— start TEXT SEGMENT —
Additional algorithms for the unrelated case (June 2, 2014 to June 18, 2014)

We need a collection of scheduling algorithms for comparing the effect of the cost generation method on the conclusions. Once we have several algorithms for allocating independent tasks on unrelated machines, we will then test each methods using each cost generation techniques with varying parameters. We are interested to select the best ones to assess the performance of a LPT (for the uniform case) on a simplification of a unrelated instance.

EFT and LPT for unrelated instances

# EFT
EFT <- function(costs) {
    compute_alloc(costs, EFT_alloc(costs))
}

EFT_alloc <- function(costs) {
    RT <- rep(0, ncol(costs))
    index <- 1:nrow(costs)
    alloc <- numeric(nrow(costs))
— end TEXT SEGMENT —
— start INFORMATION PROVIDED —
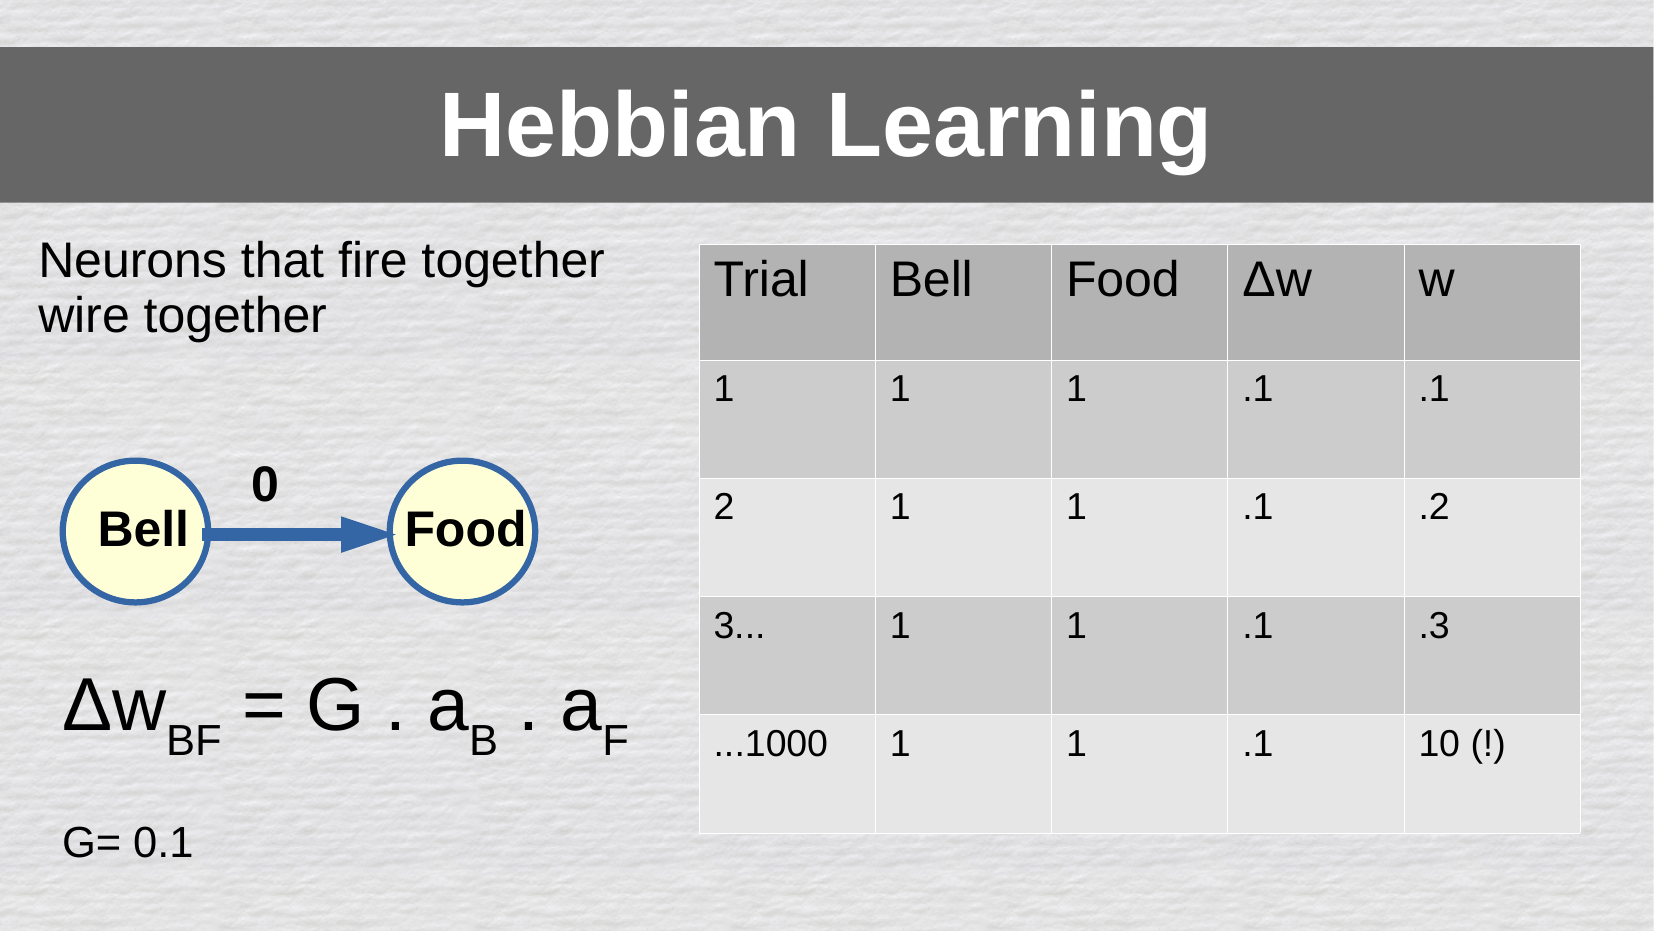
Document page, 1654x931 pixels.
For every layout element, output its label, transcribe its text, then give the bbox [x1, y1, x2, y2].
— end INFORMATION PROVIDED —
▶ [SET OF TASKS]:
**1)** Reproduce a passage of the scheduling text word for word: begin at the words "We need a collection" and stop after "index <- 1:nrow(costs)".
**2)** Write the next part of the scheduling text, picking up right after its last line.
The material is drawn from a separate source unrelated to the scheduling text.

▶ [EXERCISE RESPONSES]:
**1)**
We need a collection of scheduling algorithms for comparing the effect of the cost generation method on the conclusions. Once we have several algorithms for allocating independent tasks on unrelated machines, we will then test each methods using each cost generation techniques with varying parameters. We are interested to select the best ones to assess the performance of a LPT (for the uniform case) on a simplification of a unrelated instance.

EFT and LPT for unrelated instances

# EFT
EFT <- function(costs) {
    compute_alloc(costs, EFT_alloc(costs))
}

EFT_alloc <- function(costs) {
    RT <- rep(0, ncol(costs))
    index <- 1:nrow(costs)

**2)**
    while (length(index) != 0) {
        efj <- index[1]
        efp <- 1
        for (i in index) for (j in 1:ncol(costs)) if (RT[j] + costs[i, j] < 
            RT[efp] + costs[efj, efp]) {
            efj <- i
            efp <- j
        }
        RT[efp] <- RT[efp] + costs[efj, efp]
        alloc[efj] <- efp
        index <- index[index != efj]
    }
    alloc
}
LPT_unrelated <- function(costs, func = mean) {
    compute_alloc(costs, LPT_unrelated_alloc(costs, func))
}

LPT_unrelated_alloc <- function(costs, func = mean) {
    RT <- rep(0, ncol(costs))
    mean_costs <- sapply(1:nrow(costs), function(i) return(func(costs[i, ])))
    index <- order(mean_costs, decreasing = TRUE)
    alloc <- numeric(nrow(costs))
    for (i in index) {
        efp <- 1
        for (j in 1:ncol(costs)) if (RT[j] + costs[i, j] < RT[efp] + costs[i, 
            efp]) {
            efp <- j
        }
        RT[efp] <- RT[efp] + costs[i, efp]
        alloc[i] <- efp
    }
    alloc
}
balance_sufferage <- function(costs) {
    compute_alloc(costs, balance_sufferage_alloc(costs))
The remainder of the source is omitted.